──────── Dataset records ────────

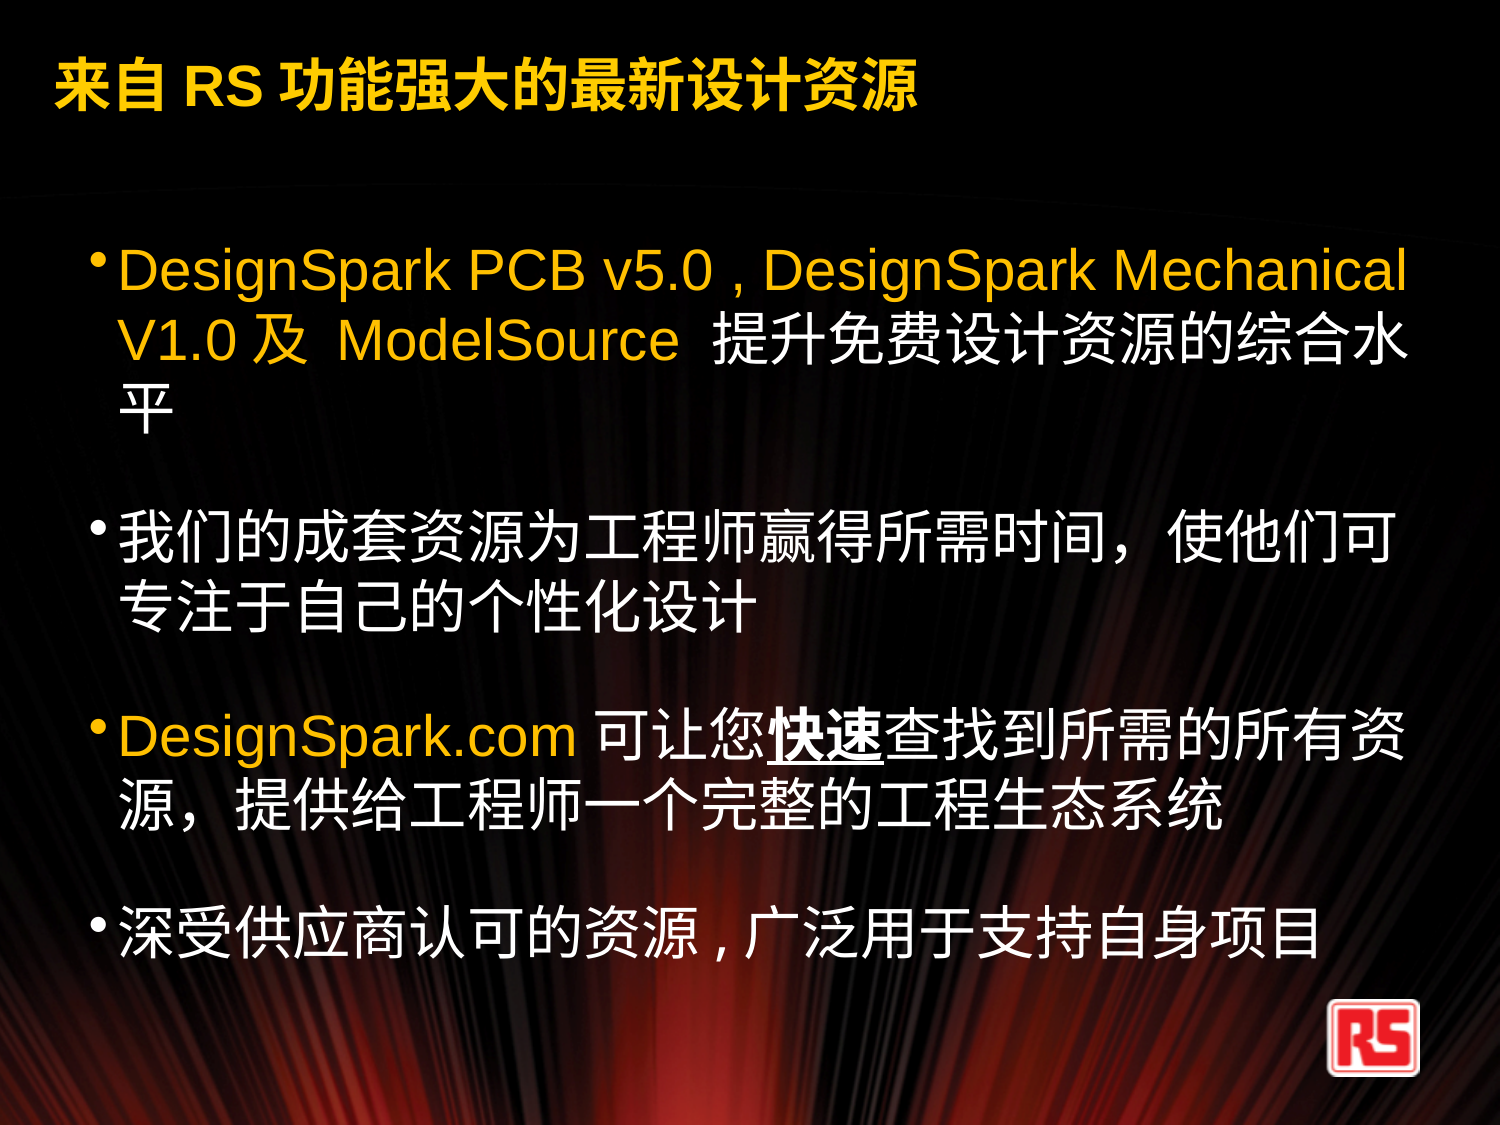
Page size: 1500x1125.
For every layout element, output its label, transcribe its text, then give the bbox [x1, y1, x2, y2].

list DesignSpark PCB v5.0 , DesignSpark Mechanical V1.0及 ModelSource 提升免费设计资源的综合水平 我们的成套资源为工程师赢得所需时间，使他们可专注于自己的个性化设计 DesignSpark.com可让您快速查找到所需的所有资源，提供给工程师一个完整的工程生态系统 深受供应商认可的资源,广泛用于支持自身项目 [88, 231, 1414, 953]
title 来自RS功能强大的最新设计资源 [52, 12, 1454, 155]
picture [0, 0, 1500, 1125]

────────

#### Task details:
Go through the entries above and write them out again exactly, images left behind.

#### Solved problem:
Page size: 1500x1125.
For every layout element, output its label, transcribe its text, then give the bbox [x1, y1, x2, y2].

list DesignSpark PCB v5.0 , DesignSpark Mechanical V1.0及 ModelSource 提升免费设计资源的综合水平 我们的成套资源为工程师赢得所需时间，使他们可专注于自己的个性化设计 DesignSpark.com可让您快速查找到所需的所有资源，提供给工程师一个完整的工程生态系统 深受供应商认可的资源,广泛用于支持自身项目 [88, 231, 1414, 953]
title 来自RS功能强大的最新设计资源 [52, 12, 1454, 155]
picture [0, 0, 1500, 1125]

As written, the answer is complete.